# WHAT TO PRODUCE
Quote every line below exactly and skip any picture.

========================================================================

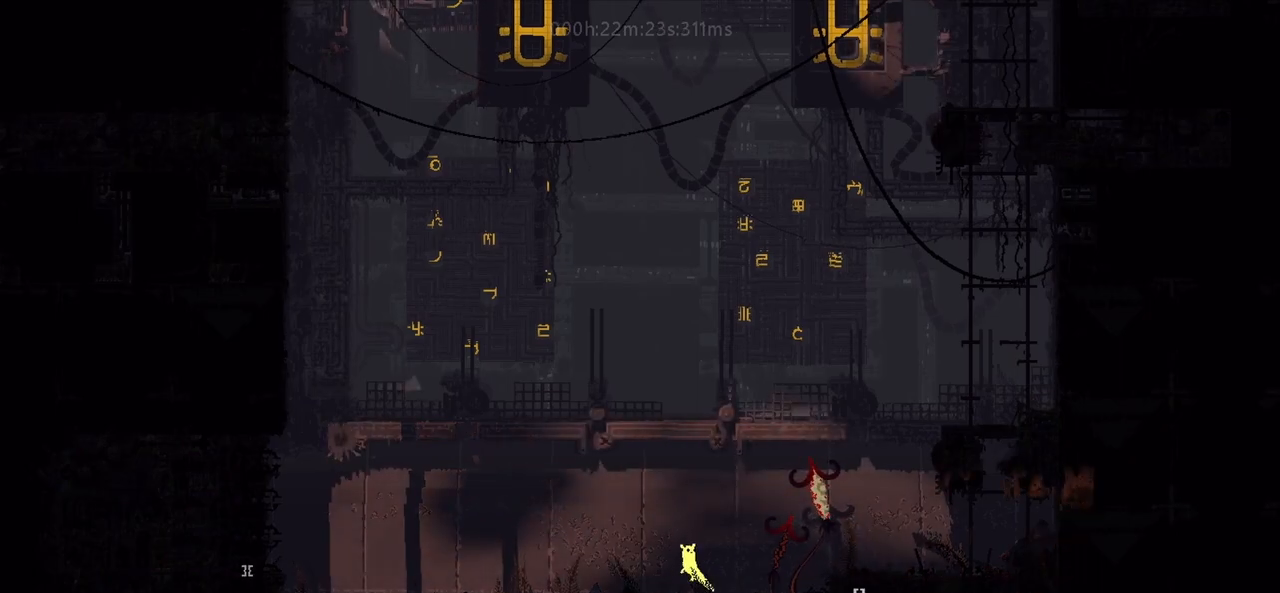
{"keys": ["left", "r"], "events": [[17, "j", "up"]]}
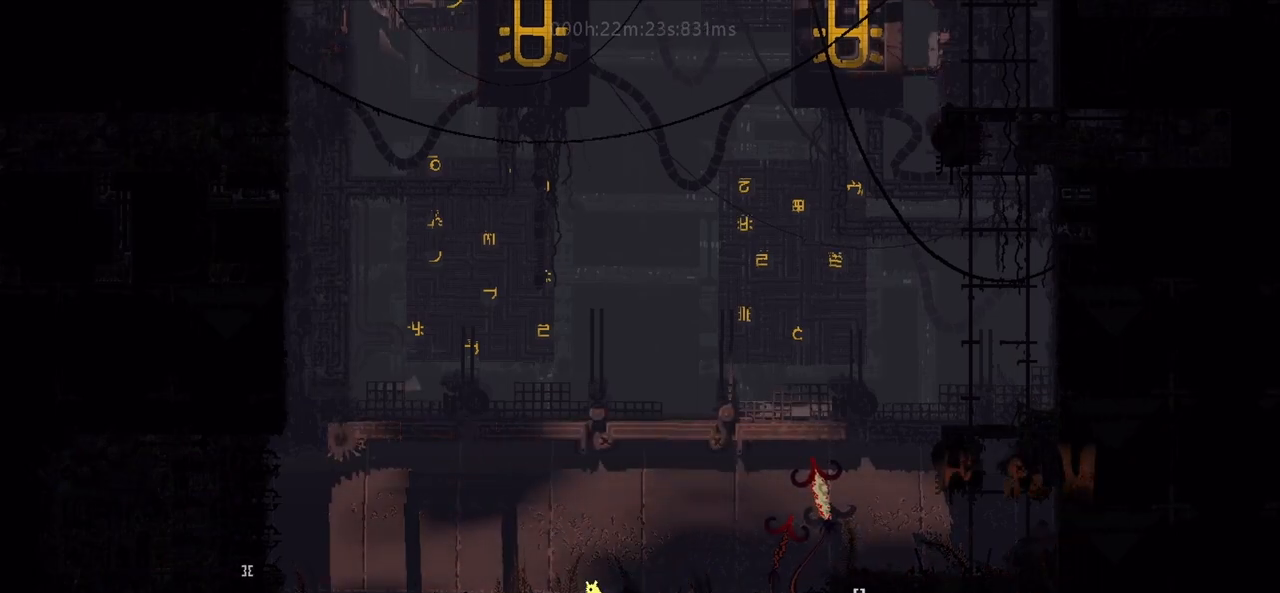
{"keys": ["g", "left"], "events": [[100, "r", "up"], [300, "g", "down"], [383, "g", "up"], [450, "g", "down"]]}
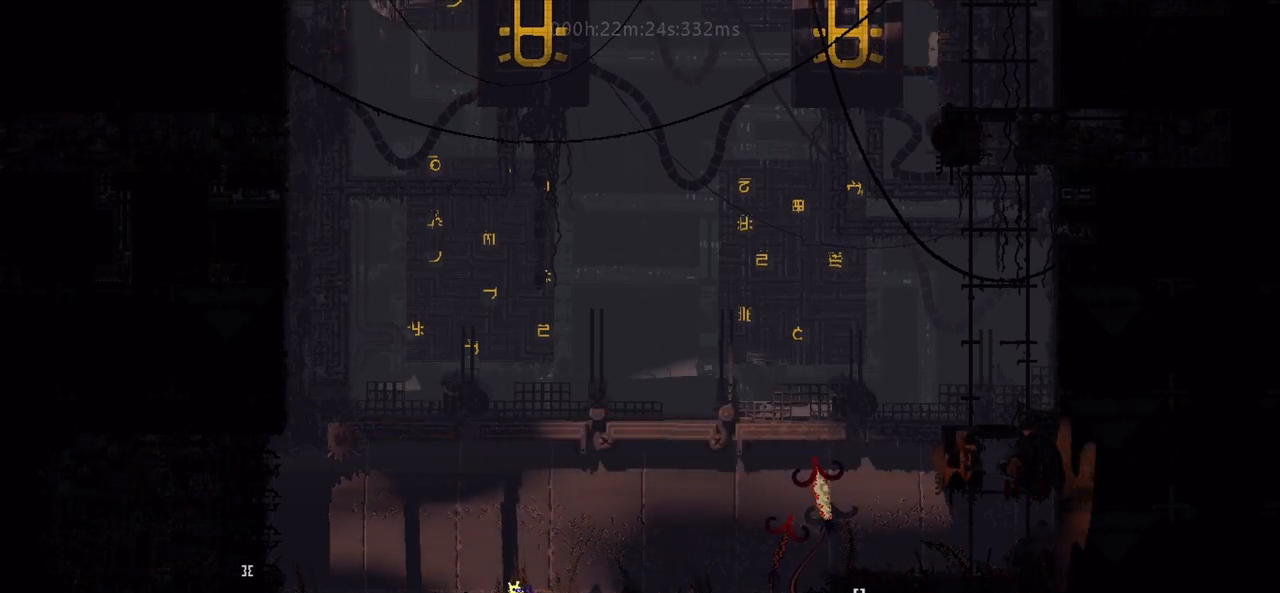
{"keys": ["left"], "events": [[67, "g", "up"], [167, "down", "down"], [217, "j", "down"], [350, "j", "up"], [383, "down", "up"]]}
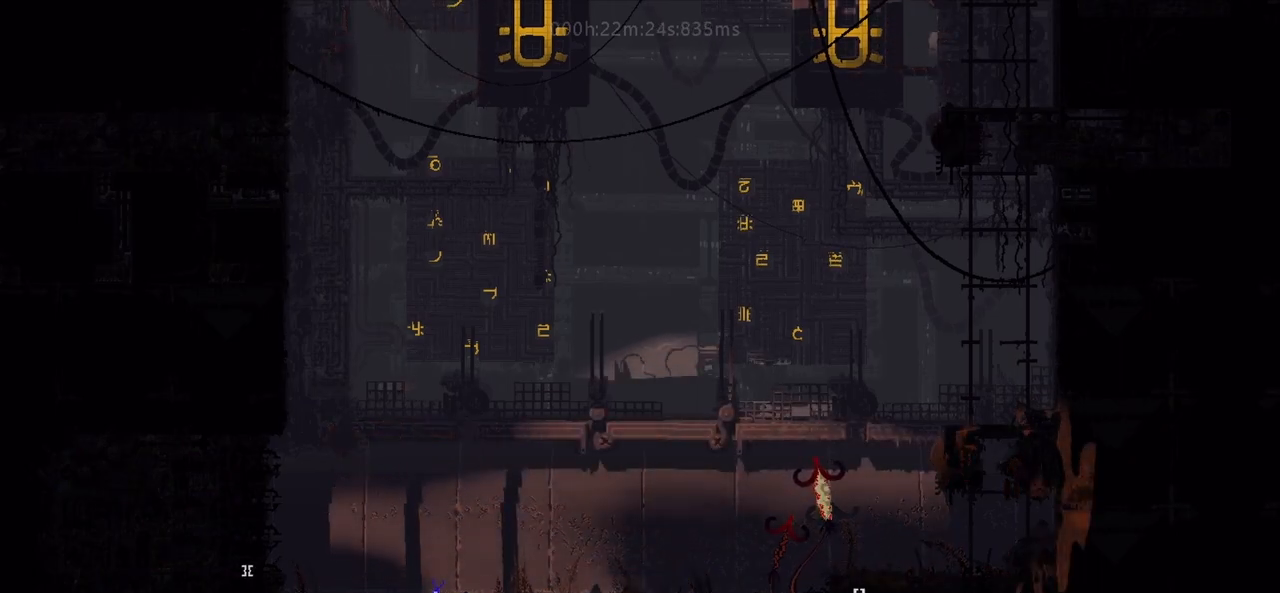
{"keys": ["left"], "events": [[83, "j", "down"], [250, "j", "up"]]}
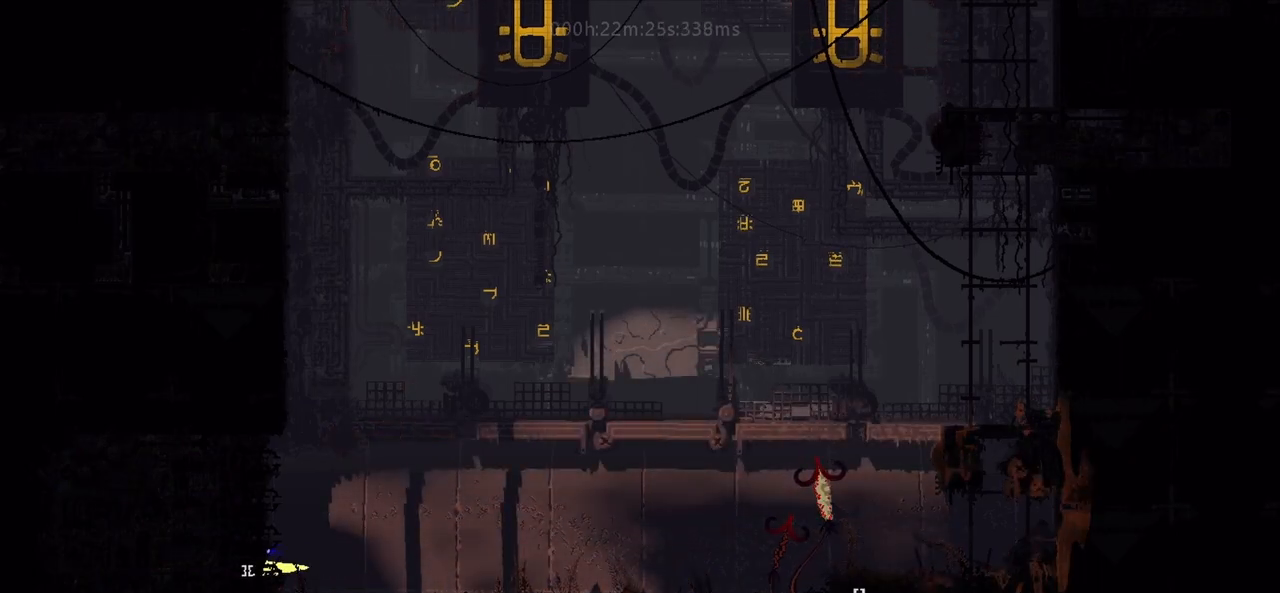
{"keys": ["left"], "events": []}
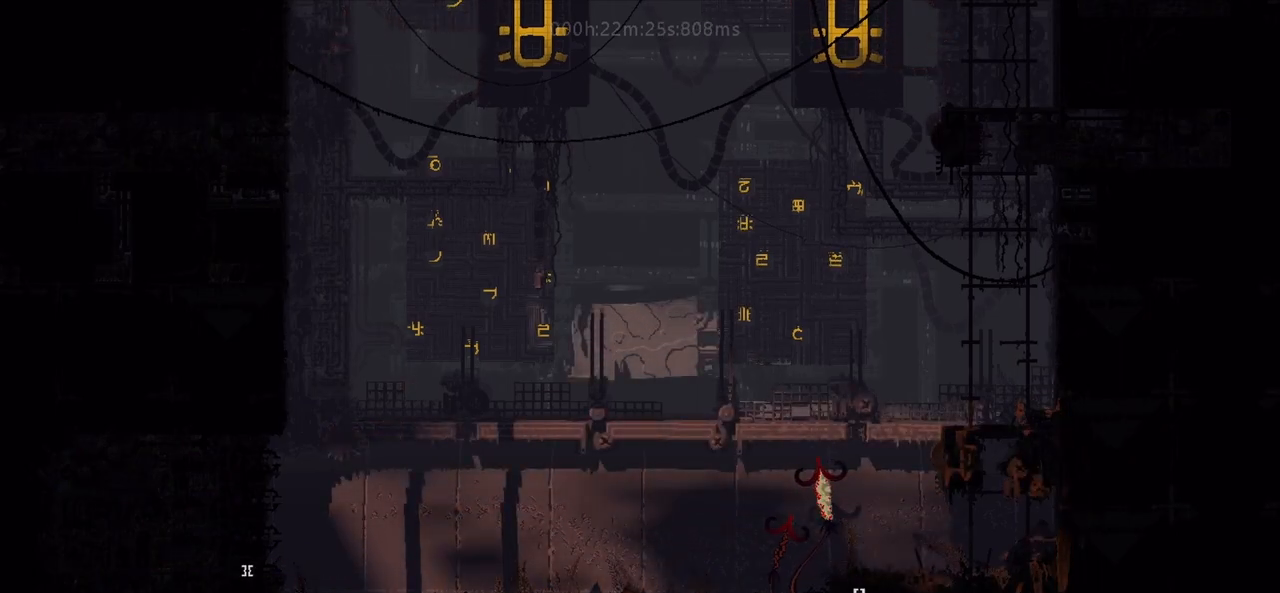
{"keys": ["j", "left", "up"], "events": [[217, "j", "down"], [283, "j", "up"], [333, "j", "down"], [433, "j", "up"], [483, "j", "down"], [483, "up", "down"]]}
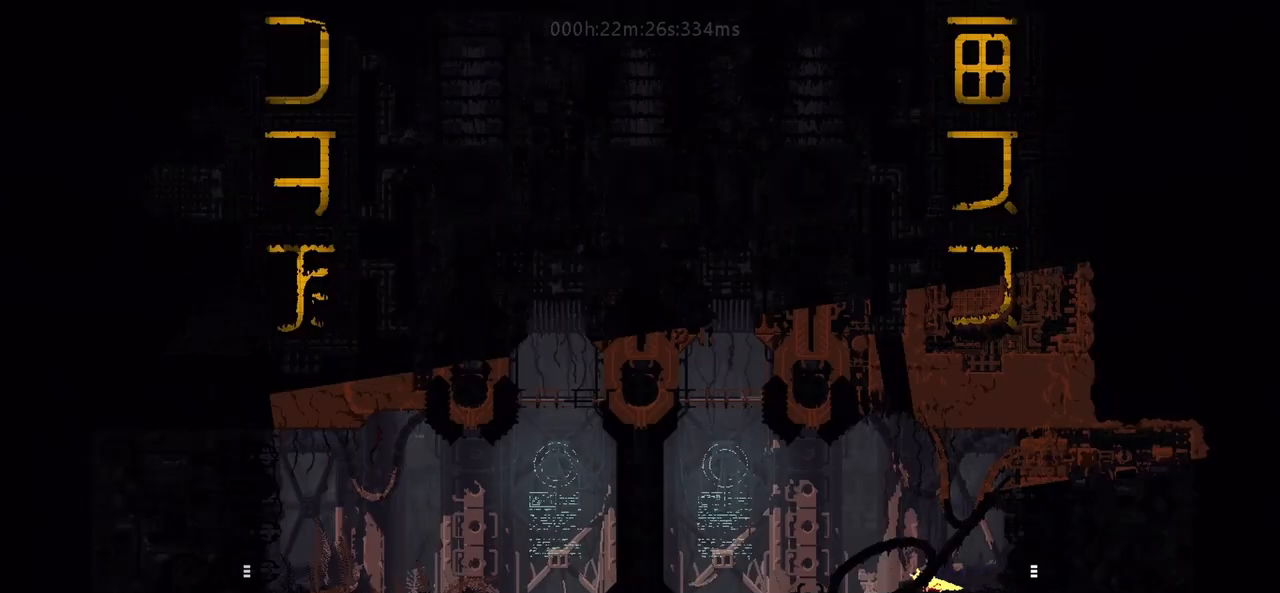
{"keys": ["left"], "events": [[100, "up", "up"], [183, "j", "up"]]}
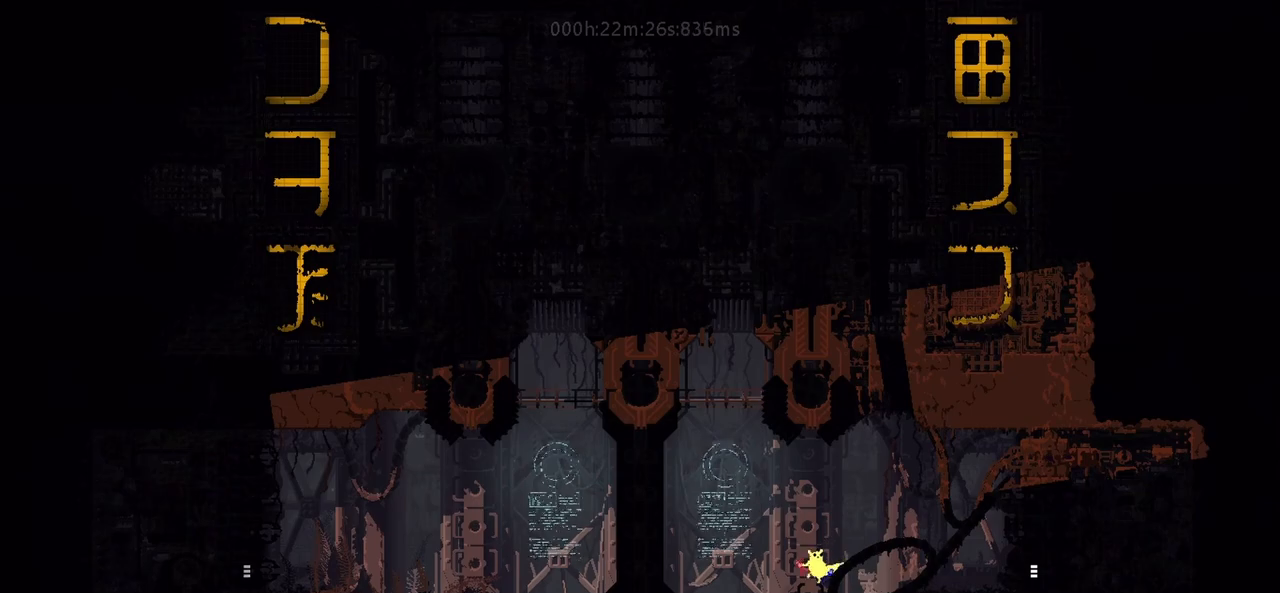
{"keys": [], "events": [[250, "left", "up"]]}
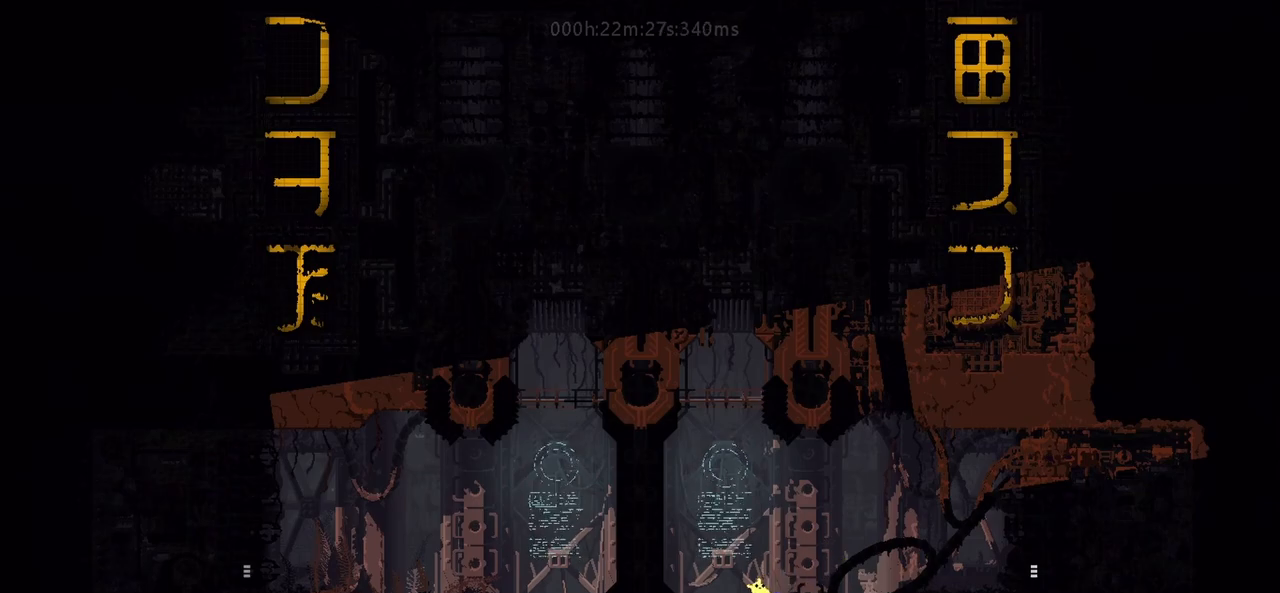
{"keys": [], "events": []}
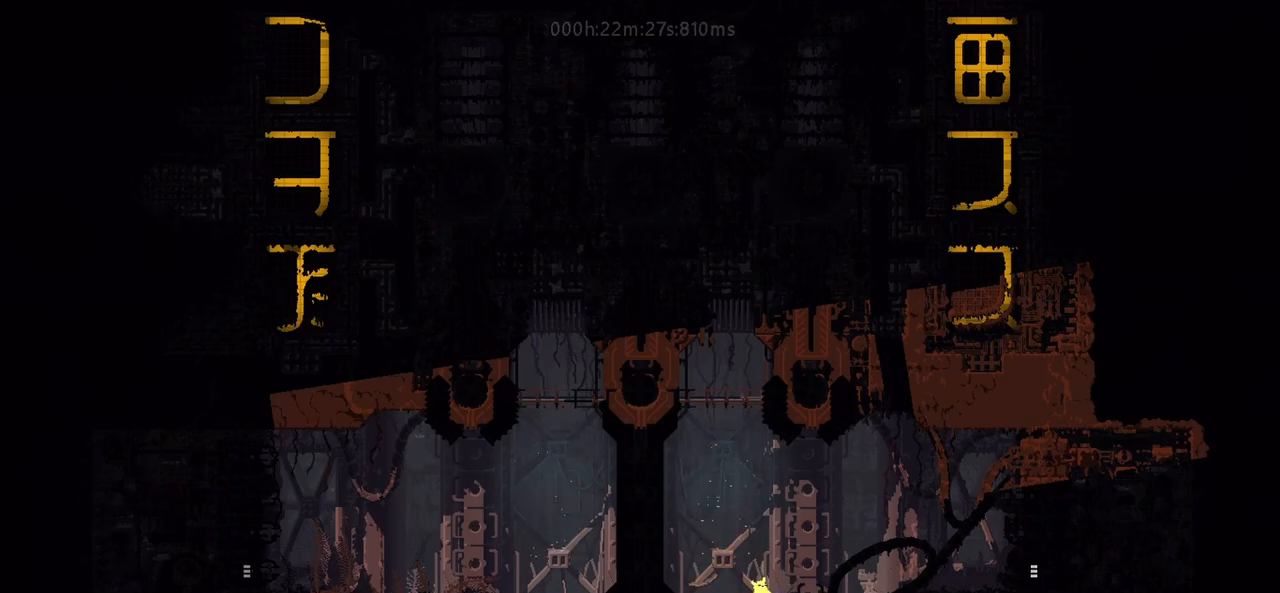
{"keys": [], "events": []}
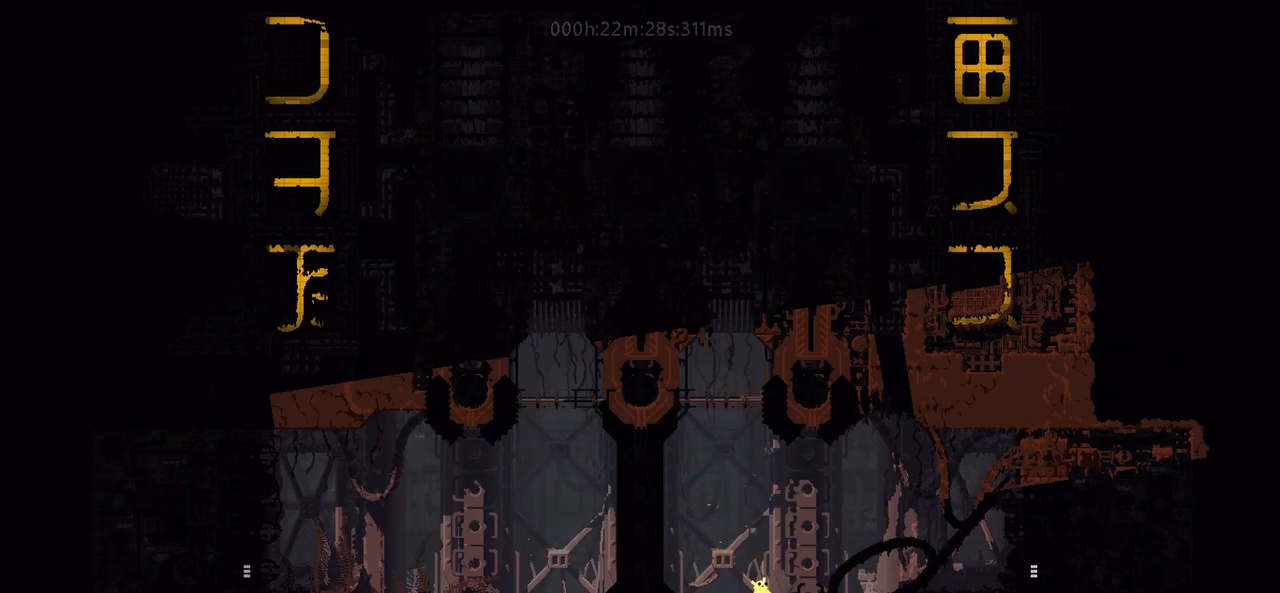
{"keys": [], "events": []}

========================================================================

# EXPECTED ANSWER
{"keys": ["left", "r"], "events": [[17, "j", "up"]]}
{"keys": ["g", "left"], "events": [[100, "r", "up"], [300, "g", "down"], [383, "g", "up"], [450, "g", "down"]]}
{"keys": ["left"], "events": [[67, "g", "up"], [167, "down", "down"], [217, "j", "down"], [350, "j", "up"], [383, "down", "up"]]}
{"keys": ["left"], "events": [[83, "j", "down"], [250, "j", "up"]]}
{"keys": ["left"], "events": []}
{"keys": ["j", "left", "up"], "events": [[217, "j", "down"], [283, "j", "up"], [333, "j", "down"], [433, "j", "up"], [483, "j", "down"], [483, "up", "down"]]}
{"keys": ["left"], "events": [[100, "up", "up"], [183, "j", "up"]]}
{"keys": [], "events": [[250, "left", "up"]]}
{"keys": [], "events": []}
{"keys": [], "events": []}
{"keys": [], "events": []}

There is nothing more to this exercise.